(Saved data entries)

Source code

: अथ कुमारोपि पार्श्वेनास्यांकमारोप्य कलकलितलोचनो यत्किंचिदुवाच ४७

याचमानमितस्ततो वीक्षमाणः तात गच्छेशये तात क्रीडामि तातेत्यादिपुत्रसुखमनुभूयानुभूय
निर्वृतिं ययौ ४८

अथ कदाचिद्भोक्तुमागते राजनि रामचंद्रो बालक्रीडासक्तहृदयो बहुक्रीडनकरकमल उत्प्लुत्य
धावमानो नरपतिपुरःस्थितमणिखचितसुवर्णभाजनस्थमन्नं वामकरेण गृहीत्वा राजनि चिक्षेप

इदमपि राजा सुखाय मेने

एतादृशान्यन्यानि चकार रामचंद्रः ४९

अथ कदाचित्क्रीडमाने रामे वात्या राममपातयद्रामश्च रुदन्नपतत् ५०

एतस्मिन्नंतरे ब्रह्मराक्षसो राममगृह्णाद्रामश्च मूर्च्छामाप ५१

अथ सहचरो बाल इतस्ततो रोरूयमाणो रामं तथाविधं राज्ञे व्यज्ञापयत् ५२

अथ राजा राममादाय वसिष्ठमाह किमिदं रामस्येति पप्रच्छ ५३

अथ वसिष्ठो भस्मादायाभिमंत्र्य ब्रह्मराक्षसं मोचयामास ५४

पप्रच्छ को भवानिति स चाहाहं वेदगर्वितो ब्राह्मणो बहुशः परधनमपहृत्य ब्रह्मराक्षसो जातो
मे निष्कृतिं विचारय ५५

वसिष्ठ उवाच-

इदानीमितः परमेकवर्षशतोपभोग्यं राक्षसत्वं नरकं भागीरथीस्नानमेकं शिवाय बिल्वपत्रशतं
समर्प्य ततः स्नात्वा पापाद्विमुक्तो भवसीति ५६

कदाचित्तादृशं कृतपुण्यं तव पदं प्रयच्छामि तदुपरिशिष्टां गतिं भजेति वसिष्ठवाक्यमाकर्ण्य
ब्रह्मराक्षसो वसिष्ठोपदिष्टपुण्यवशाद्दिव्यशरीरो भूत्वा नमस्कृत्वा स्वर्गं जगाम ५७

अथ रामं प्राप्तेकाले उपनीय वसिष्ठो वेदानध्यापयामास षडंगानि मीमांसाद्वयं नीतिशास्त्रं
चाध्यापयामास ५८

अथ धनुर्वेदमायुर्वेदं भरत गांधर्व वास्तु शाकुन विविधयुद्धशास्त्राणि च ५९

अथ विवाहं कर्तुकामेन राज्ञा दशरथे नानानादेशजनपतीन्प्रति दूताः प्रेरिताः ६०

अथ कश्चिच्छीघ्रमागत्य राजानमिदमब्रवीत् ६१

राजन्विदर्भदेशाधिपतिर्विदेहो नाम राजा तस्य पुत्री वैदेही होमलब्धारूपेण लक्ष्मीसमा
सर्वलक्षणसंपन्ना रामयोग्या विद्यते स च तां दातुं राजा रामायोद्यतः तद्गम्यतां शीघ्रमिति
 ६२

## Instruction
Please give back the records exactly as written, beginning at the first line and including the line that holds "अथ कदाचिद्भोक्तुमागते राजनि" as the last.

## Task solution
Source code

: अथ कुमारोपि पार्श्वेनास्यांकमारोप्य कलकलितलोचनो यत्किंचिदुवाच ४७

याचमानमितस्ततो वीक्षमाणः तात गच्छेशये तात क्रीडामि तातेत्यादिपुत्रसुखमनुभूयानुभूय
निर्वृतिं ययौ ४८

अथ कदाचिद्भोक्तुमागते राजनि रामचंद्रो बालक्रीडासक्तहृदयो बहुक्रीडनकरकमल उत्प्लुत्य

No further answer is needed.